→ **EXPLORER LE DOCUMENT**:
1. D'après l'extrait sur Pierre et Butch Bouchard, combien de coupes Stanley le père et le fils ont-ils remportées ensemble ?
2. Dans l'extrait sur Pierre et Butch Bouchard, recopiez à l'identique le passage qui commence par les mots contenant « Pierre Bouchard en » et se termine par « pour s’en rappeler. ».

→ **EXTRAIT DU DOCUMENT**:

Pierre et Butch Bouchard

Pierre Bouchard en compagnie de son illustre papa. Ils ont tous les deux porté fièrement les couleurs du Canadien. Ensemble, ils ont gagné neuf coupes Stanley.

Émile «Butch» Bouchard était le plus vieux capitaine du Canadien encore vivant. Des joueurs de son époque, il ne reste plus qu’Elmer Lach, fêté en même temps que lui lors des cérémonies du 100e anniversaire, et Bob Fillion, un ancien ailier droit qui fréquente souvent le salon des Anciens Canadiens.

On pense aussi à  Milt Schmidt, un ancien joueur étoile des Bruins qui vit toujours dans la région de Boston.

LES ÉTUDES D’ABORD

Pierre Bouchard a vu jouer son célèbre papa au début des années 1950, mais il était alors trop jeune pour s’en rappeler.

→ **DONNÉES À EXAMINER**:

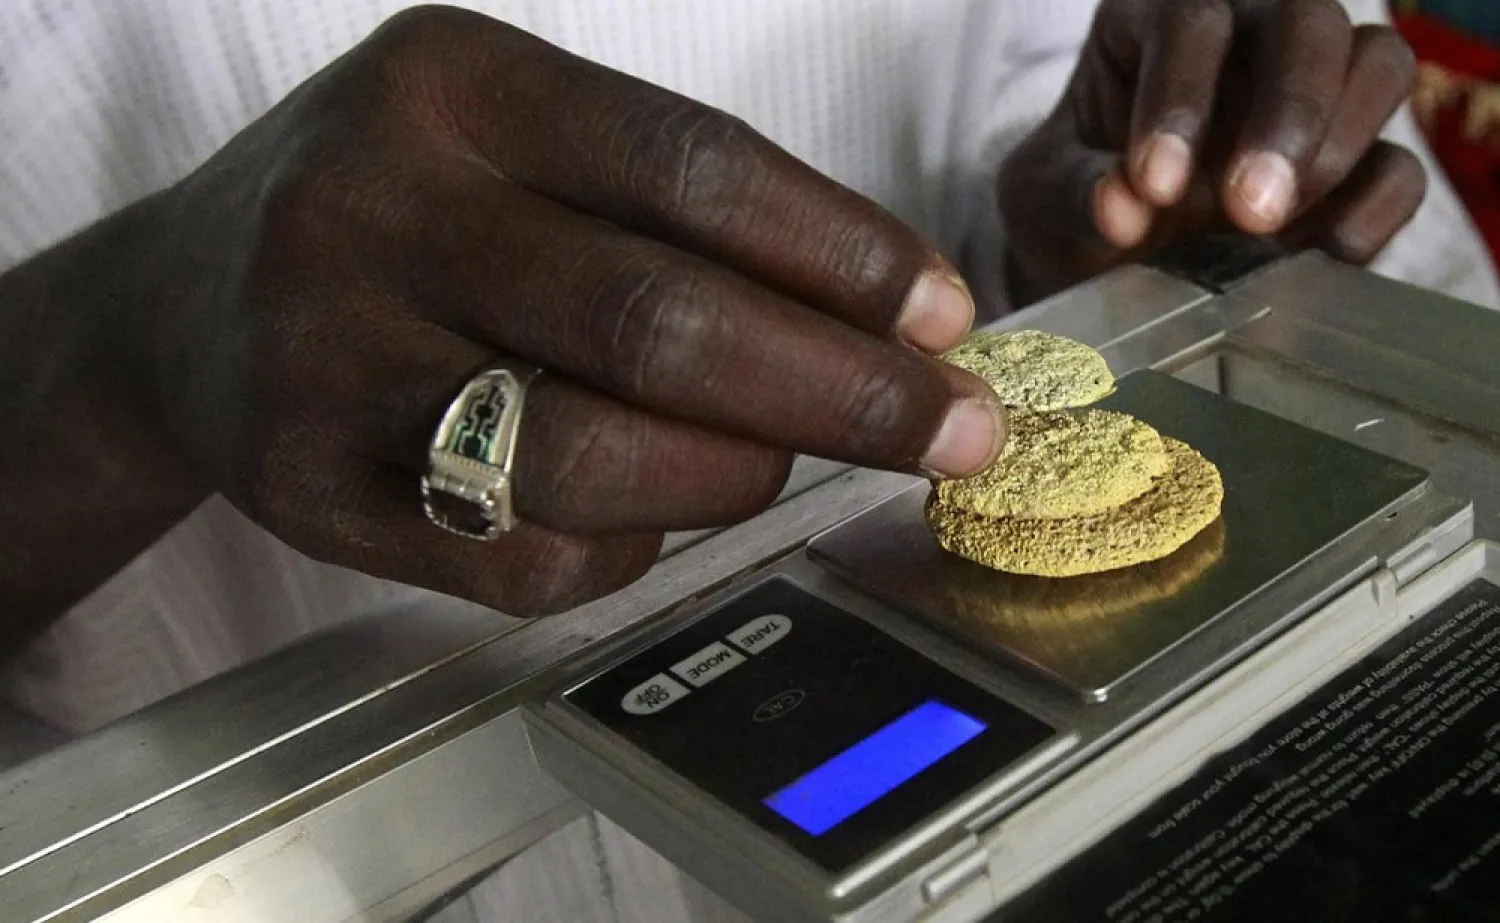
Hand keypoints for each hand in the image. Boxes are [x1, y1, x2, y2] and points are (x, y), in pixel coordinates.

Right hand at [114, 7, 1002, 615]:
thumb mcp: (510, 140)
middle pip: (655, 321)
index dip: (844, 252)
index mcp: (453, 85)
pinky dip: (628, 547)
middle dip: (841, 391)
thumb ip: (671, 210)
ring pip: (592, 456)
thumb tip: (882, 321)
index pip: (690, 167)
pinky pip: (524, 560)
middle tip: (952, 430)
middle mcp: (373, 209)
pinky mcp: (308, 493)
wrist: (179, 305)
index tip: (946, 320)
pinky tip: (642, 509)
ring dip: (735, 476)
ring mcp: (325, 361)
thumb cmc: (396, 213)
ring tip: (782, 460)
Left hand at [998, 0, 1423, 303]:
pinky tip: (1318, 258)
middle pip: (1306, 20)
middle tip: (1247, 207)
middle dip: (1286, 110)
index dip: (1181, 97)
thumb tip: (1121, 208)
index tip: (1155, 185)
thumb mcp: (1041, 198)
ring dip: (1336, 145)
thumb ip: (1072, 194)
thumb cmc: (1070, 206)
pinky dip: (1371, 210)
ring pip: (1376, 64)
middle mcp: (1250, 34)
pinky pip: (1397, 167)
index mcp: (1158, 19)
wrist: (1100, 267)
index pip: (1192, 20)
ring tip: (1270, 227)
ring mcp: (1315, 95)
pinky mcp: (1356, 167)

→ **RÉSULTATS DES TÂCHES**:
1. Neuf coupes Stanley.

2.
Pierre Bouchard en compagnie de son illustre papa. Ils ont tous les deux porté fièrement les couleurs du Canadien. Ensemble, ils ont gagné neuf coupes Stanley.

Émile «Butch» Bouchard était le plus vieux capitaine du Canadien encore vivant. Des joueurs de son époque, il ne reste plus qu’Elmer Lach, fêté en même temps que lui lors des cérémonies du 100e anniversaire, et Bob Fillion, un ancien ailier droit qui fréquente souvent le salon des Anciens Canadiens.

On pense aussi à  Milt Schmidt, un ancien joueur étoile des Bruins qui vit toujours dans la région de Boston.

LES ÉTUDES D’ABORD

Pierre Bouchard a vu jouer son célèbre papa au début des années 1950, mais il était alors trop jeune pour s’en rappeler.